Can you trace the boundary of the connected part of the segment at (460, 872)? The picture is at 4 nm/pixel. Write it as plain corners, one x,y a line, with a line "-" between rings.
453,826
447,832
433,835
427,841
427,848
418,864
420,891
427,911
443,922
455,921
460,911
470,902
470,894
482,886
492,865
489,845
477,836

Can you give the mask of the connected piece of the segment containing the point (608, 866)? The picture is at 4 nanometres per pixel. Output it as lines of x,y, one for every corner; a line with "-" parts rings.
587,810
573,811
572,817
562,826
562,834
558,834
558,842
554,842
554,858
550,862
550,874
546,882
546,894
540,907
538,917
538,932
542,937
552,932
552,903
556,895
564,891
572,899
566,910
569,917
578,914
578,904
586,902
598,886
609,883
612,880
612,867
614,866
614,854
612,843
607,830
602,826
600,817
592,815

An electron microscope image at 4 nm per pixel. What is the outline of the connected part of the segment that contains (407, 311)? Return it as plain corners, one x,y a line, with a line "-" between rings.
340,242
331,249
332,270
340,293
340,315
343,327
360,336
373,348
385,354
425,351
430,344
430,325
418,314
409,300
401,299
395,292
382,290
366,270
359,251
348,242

*What you need to do*
Please copy the material above without changing a single word.

*Answer*
Can you trace the boundary of the connected part of the segment at (460, 872)? The picture is at 4 nm/pixel. Write it as plain corners, one x,y a line, with a line "-" between rings.
453,826
447,832
433,835
427,841
427,848
418,864
420,891
427,911
443,922
455,921
460,911
470,902
470,894
482,886
492,865
489,845
477,836

Can you give the mask of the connected piece of the segment containing the point (608, 866)? The picture is at 4 nanometres per pixel. Output it as lines of x,y, one for every corner; a line with "-" parts rings.
587,810
573,811
572,817
562,826
562,834
558,834
558,842
554,842
554,858
550,862
550,874
546,882
546,894
540,907
538,917
538,932
542,937
552,932
552,903
556,895
564,891
572,899
566,910
569,917
578,914
578,904
586,902
598,886
609,883
612,880
612,867
614,866
614,854
612,843
607,830
602,826
600,817
592,815

An electron microscope image at 4 nm per pixel. What is the outline of the connected part of the segment that contains (407, 311)? Return it as plain corners, one x,y a line, with a line "-" between rings.
340,242
331,249
332,270
340,293
340,315
343,327
360,336
373,348
385,354
425,351
430,344
430,325
418,314
409,300
401,299
395,292
382,290
366,270
359,251
348,242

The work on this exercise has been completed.